▶ WHAT THE TASK ASKS:
Only lines holding the word "forum" are needed; copy each of them from the material.

▶ GIVEN RECORDS:
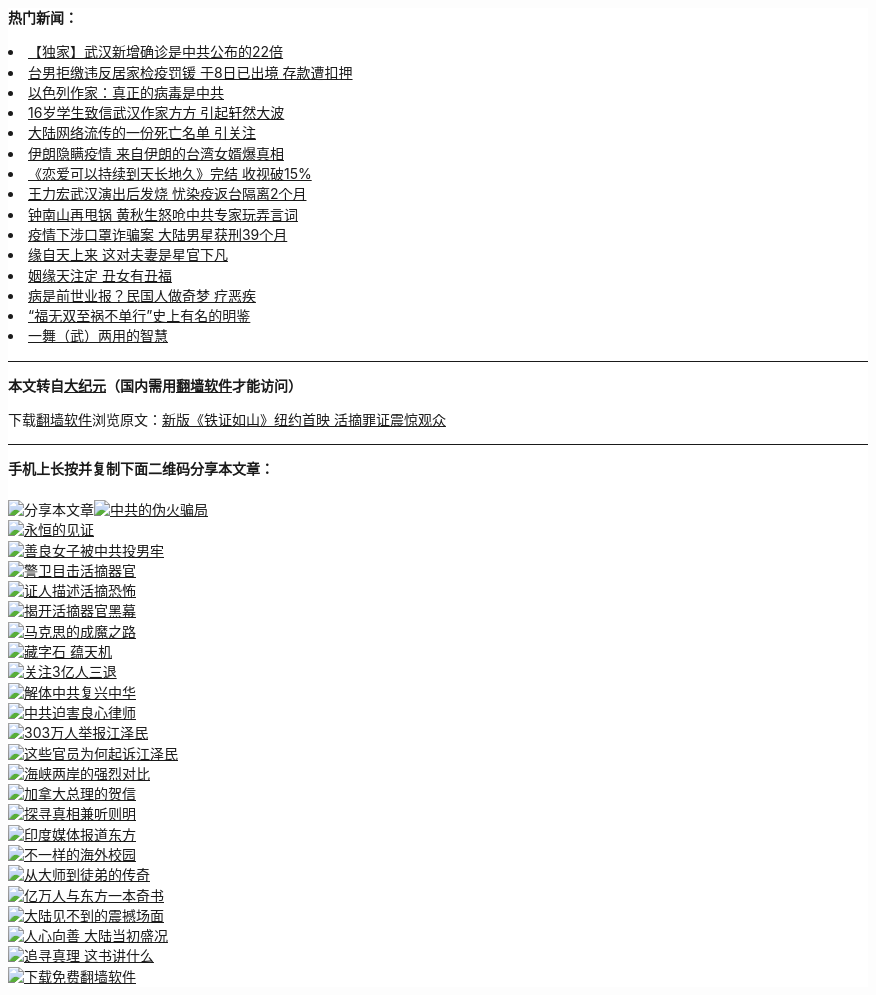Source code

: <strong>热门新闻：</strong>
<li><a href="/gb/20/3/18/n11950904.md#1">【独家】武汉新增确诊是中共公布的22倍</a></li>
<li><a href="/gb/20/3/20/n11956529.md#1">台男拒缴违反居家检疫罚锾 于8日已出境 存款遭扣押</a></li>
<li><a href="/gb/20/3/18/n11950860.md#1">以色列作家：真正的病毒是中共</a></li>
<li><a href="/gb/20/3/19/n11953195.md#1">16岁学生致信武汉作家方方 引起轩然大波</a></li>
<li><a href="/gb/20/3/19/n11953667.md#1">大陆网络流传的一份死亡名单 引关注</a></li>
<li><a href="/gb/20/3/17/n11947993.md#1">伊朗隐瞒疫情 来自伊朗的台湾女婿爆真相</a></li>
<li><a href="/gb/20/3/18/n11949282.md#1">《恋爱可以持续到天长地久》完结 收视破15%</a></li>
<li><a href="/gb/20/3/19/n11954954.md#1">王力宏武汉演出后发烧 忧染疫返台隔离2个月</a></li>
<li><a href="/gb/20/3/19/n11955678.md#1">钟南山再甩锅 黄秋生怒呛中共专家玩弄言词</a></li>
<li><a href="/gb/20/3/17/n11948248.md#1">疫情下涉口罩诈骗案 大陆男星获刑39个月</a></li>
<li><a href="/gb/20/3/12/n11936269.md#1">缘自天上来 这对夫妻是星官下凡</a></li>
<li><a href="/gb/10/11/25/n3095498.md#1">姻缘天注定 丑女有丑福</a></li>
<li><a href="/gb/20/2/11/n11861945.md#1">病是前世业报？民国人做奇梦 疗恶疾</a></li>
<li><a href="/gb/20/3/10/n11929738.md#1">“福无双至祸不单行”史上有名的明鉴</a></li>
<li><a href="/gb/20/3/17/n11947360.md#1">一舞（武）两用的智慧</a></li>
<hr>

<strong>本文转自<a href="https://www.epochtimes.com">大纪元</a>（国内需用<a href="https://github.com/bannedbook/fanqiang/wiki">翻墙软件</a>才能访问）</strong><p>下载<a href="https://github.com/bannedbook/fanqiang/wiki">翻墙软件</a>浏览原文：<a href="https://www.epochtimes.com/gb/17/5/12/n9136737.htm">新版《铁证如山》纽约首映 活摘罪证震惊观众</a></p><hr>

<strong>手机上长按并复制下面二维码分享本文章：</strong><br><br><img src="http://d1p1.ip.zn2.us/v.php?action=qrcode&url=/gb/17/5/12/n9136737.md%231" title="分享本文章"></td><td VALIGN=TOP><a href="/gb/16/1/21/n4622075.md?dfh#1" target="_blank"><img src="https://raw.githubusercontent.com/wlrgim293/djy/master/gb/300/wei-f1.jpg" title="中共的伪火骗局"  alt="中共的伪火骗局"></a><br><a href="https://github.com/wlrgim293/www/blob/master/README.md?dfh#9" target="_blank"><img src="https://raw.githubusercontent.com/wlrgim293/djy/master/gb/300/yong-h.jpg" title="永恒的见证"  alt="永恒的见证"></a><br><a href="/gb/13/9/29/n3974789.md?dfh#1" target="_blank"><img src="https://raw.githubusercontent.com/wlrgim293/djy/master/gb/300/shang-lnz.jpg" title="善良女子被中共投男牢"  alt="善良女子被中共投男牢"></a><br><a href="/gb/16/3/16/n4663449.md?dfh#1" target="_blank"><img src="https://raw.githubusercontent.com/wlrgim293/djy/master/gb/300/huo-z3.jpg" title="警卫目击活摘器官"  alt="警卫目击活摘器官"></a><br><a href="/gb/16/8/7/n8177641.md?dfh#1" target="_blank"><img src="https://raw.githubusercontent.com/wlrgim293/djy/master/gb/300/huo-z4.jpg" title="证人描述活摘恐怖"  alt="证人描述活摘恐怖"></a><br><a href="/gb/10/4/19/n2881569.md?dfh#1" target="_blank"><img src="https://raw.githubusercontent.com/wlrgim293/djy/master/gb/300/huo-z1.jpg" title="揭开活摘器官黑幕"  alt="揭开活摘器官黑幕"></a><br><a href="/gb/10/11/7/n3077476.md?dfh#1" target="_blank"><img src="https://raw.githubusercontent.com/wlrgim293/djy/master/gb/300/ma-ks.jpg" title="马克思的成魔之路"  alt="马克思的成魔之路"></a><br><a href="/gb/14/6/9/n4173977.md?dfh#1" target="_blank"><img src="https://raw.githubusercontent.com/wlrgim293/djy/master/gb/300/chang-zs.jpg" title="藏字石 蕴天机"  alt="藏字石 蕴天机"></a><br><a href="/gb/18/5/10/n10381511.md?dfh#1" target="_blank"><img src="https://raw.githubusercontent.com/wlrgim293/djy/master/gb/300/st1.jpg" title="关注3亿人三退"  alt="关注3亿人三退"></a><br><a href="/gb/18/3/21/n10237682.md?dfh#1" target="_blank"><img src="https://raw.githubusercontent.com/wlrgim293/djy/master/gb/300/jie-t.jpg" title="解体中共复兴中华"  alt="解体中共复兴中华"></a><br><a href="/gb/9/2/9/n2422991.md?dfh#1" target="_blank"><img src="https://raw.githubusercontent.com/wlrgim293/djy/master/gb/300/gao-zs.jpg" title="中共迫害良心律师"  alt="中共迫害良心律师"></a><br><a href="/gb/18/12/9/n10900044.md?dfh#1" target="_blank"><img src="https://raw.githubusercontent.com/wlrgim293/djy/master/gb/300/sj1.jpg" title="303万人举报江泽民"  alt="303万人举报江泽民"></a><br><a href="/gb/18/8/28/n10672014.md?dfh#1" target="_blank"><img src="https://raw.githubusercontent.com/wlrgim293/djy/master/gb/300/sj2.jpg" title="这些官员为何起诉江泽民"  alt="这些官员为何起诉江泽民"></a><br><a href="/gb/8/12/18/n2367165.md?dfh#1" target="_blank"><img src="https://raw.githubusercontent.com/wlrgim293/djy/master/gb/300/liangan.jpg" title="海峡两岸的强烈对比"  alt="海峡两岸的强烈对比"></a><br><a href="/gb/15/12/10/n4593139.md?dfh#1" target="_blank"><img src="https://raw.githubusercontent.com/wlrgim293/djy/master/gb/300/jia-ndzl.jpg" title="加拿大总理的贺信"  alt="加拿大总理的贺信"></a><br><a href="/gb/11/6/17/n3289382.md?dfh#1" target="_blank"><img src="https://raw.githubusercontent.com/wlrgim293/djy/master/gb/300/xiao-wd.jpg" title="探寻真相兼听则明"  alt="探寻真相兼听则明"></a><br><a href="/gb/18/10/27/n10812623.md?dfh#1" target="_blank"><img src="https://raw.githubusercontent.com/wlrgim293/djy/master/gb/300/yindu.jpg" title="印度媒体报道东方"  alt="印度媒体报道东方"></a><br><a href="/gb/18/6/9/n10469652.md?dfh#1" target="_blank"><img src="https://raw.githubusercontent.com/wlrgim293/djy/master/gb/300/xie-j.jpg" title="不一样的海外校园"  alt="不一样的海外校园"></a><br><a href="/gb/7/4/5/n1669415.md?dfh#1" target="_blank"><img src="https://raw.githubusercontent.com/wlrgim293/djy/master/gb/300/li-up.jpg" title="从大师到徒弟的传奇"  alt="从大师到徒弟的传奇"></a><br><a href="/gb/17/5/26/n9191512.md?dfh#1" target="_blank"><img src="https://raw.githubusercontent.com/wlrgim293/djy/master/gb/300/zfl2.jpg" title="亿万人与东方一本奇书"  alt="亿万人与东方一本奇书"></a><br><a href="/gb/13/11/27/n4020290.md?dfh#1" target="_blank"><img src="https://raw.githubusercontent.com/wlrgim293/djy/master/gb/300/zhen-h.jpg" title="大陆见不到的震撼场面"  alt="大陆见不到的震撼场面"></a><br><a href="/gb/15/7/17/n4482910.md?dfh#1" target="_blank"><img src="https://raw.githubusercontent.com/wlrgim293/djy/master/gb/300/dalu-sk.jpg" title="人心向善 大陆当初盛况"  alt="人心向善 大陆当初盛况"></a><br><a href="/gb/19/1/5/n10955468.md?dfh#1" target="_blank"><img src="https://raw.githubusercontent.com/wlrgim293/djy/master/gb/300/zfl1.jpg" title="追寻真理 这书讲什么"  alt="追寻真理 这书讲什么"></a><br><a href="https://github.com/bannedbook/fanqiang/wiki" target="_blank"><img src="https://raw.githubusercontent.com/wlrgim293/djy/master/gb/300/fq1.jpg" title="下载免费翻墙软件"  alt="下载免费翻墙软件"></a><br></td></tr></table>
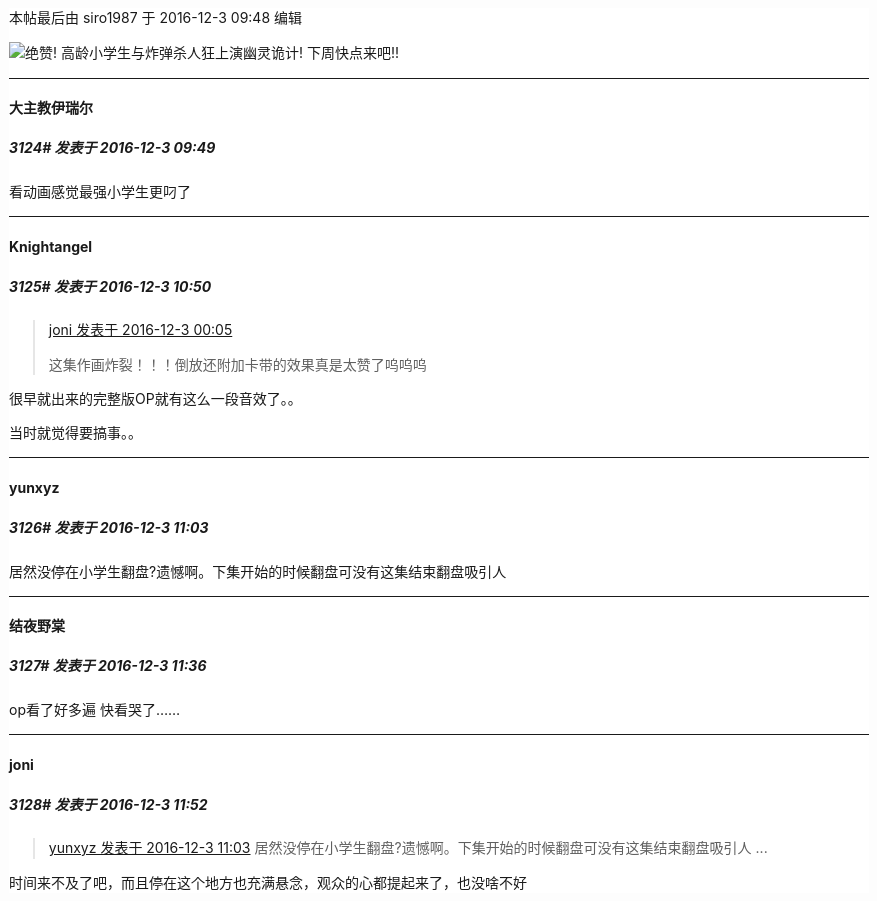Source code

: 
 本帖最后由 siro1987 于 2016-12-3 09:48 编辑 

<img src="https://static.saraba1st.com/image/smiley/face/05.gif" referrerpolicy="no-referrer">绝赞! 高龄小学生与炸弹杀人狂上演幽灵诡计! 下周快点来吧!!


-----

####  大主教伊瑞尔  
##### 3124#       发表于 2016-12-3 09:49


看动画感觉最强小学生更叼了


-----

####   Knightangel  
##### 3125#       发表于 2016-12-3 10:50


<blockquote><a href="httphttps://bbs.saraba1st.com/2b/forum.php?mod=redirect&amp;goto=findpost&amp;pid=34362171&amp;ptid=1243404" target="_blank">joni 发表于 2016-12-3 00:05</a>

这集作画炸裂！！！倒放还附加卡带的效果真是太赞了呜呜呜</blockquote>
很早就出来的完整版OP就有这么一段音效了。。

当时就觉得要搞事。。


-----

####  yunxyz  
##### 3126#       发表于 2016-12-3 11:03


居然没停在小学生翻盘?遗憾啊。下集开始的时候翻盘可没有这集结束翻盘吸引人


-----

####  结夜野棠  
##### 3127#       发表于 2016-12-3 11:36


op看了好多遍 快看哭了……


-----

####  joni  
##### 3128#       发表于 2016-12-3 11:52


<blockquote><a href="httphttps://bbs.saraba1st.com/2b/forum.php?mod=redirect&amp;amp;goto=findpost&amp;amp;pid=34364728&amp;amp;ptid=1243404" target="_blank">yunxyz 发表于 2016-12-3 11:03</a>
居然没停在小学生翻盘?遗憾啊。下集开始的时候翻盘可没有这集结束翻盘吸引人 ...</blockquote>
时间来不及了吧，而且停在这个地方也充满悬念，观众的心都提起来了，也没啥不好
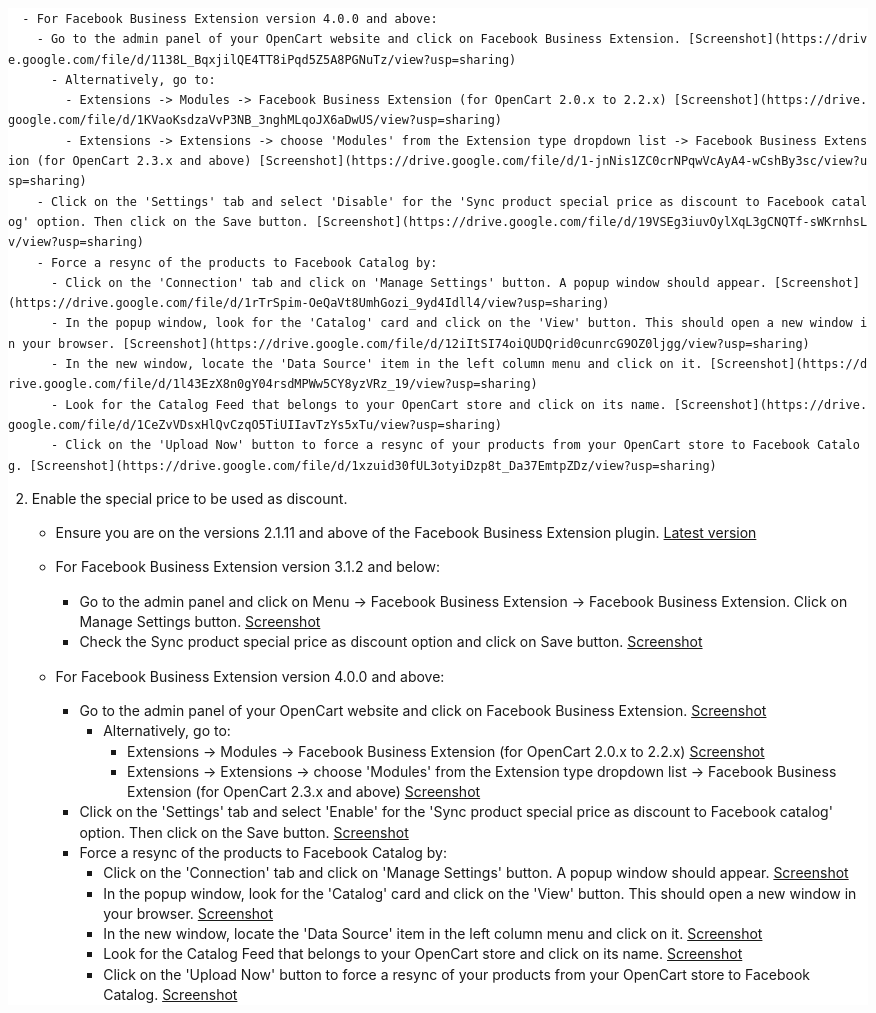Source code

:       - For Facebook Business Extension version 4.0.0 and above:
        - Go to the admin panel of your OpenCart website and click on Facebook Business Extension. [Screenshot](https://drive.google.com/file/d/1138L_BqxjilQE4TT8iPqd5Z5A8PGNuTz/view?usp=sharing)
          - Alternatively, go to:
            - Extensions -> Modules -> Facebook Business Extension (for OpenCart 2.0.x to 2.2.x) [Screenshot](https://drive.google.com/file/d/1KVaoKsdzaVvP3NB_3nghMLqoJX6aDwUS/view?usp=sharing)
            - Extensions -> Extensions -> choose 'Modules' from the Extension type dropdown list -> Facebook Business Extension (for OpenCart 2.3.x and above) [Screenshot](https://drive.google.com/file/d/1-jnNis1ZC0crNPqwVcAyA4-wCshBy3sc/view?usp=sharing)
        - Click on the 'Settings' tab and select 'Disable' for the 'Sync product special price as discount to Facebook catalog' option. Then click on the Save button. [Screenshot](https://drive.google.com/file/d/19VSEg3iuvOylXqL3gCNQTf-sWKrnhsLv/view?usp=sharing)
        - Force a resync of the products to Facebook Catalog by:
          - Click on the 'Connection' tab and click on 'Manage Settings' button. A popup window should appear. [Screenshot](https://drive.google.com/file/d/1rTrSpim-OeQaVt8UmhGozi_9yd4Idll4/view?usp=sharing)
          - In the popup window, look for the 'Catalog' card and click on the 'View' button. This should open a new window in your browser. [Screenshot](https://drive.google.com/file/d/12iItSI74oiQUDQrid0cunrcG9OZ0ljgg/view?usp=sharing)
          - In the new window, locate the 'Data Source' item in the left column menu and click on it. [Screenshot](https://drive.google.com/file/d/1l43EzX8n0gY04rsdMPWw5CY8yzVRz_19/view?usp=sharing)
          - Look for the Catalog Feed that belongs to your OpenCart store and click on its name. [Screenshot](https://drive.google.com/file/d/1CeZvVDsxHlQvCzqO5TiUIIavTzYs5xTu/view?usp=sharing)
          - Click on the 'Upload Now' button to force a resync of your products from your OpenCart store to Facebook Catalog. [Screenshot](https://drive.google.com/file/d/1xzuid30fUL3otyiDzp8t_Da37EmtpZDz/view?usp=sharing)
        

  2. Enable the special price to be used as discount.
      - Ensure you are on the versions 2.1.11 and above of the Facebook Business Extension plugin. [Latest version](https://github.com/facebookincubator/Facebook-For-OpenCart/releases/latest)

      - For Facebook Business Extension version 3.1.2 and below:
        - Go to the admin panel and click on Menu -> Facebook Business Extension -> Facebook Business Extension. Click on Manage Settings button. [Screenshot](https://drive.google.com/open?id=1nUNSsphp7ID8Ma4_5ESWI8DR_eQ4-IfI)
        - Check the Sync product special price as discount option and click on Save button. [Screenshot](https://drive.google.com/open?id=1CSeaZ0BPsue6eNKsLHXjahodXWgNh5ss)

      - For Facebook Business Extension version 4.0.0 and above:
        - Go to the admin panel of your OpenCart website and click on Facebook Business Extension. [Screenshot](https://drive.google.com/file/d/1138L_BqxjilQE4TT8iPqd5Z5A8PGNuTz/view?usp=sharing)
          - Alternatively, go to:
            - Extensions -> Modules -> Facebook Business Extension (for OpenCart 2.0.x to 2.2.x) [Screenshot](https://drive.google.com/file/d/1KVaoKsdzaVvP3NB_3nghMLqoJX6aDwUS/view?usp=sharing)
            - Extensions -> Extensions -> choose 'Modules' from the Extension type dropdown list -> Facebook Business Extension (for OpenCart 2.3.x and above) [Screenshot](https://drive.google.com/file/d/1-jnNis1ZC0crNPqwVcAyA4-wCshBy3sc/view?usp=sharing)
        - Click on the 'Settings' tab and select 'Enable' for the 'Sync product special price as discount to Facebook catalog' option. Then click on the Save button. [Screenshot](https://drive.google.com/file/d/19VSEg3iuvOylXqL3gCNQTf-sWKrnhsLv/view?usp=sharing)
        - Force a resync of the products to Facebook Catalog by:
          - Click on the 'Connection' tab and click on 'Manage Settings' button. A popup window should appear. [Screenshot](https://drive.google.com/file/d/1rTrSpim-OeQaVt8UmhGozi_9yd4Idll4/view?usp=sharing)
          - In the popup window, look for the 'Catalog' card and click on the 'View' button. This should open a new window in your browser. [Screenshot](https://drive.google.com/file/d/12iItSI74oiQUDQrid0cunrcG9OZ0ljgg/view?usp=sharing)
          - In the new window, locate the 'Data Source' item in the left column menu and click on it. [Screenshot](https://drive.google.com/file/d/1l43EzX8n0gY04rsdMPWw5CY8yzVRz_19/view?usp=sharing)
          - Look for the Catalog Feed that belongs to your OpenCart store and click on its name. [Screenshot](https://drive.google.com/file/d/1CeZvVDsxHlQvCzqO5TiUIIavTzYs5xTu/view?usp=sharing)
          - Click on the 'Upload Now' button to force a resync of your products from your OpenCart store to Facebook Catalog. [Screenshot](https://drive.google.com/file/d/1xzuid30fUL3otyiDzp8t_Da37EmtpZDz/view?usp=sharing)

▶ EXPECTED ANSWER:
<blockquote><a href="httphttps://bbs.saraba1st.com/2b/forum.php?mod=redirect&amp;goto=findpost&amp;pid=34362171&amp;ptid=1243404" target="_blank">joni 发表于 2016-12-3 00:05</a>
<blockquote><a href="httphttps://bbs.saraba1st.com/2b/forum.php?mod=redirect&amp;amp;goto=findpost&amp;amp;pid=34364728&amp;amp;ptid=1243404" target="_blank">yunxyz 发表于 2016-12-3 11:03</a>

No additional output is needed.